= TEXT EXTRACT =

# Deploy `thenlper/gte-base` Text Embedding Model (768 Dimension) to Amazon SageMaker

In this notebook, we demonstrate, how we can package and deploy `thenlper/gte-base` embedding model with 768 dimensions.

**Gegeral Text Embeddings (GTE) model**

The GTE models are trained by Alibaba DAMO Academy. They are mainly based on the BERT framework and currently offer three different sizes of models, including GTE-large, GTE-base, and GTE-small. The GTE models are trained on a large-scale corpus of relevance text pairs, covering a wide range of domains and scenarios. This enables the GTE models to be applied to various downstream tasks of text embeddings, including information retrieval, semantic textual similarity, text reranking, etc.

**NOTE:** gte model sizes are comparitively smaller than other top performing embedding models

- `thenlper/gte-small`: **~67MB**
- `thenlper/gte-base`: **~220MB**
- `thenlper/gte-large`: **~670MB**

## Papers

N/A as of 03/08/2023

## Models

- [`thenlper/gte-small`](https://hf.co/thenlper/gte-small)

= SUPPLIED MATERIAL =

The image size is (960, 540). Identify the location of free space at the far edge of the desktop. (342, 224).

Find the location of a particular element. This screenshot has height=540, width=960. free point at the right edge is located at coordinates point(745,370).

= YOUR INSTRUCTIONS =
Answer from the gte-base notebook:
(a) Which organization trained the GTE models?
(b) What approximate size does it list for `thenlper/gte-base`?
(c) What does it state under the Papers heading?
Rely only on the gte-base notebook, not on the data.

= EXERCISE OUTPUT =
(a) Alibaba DAMO Academy
(b) About 220MB
(c) N/A as of 03/08/2023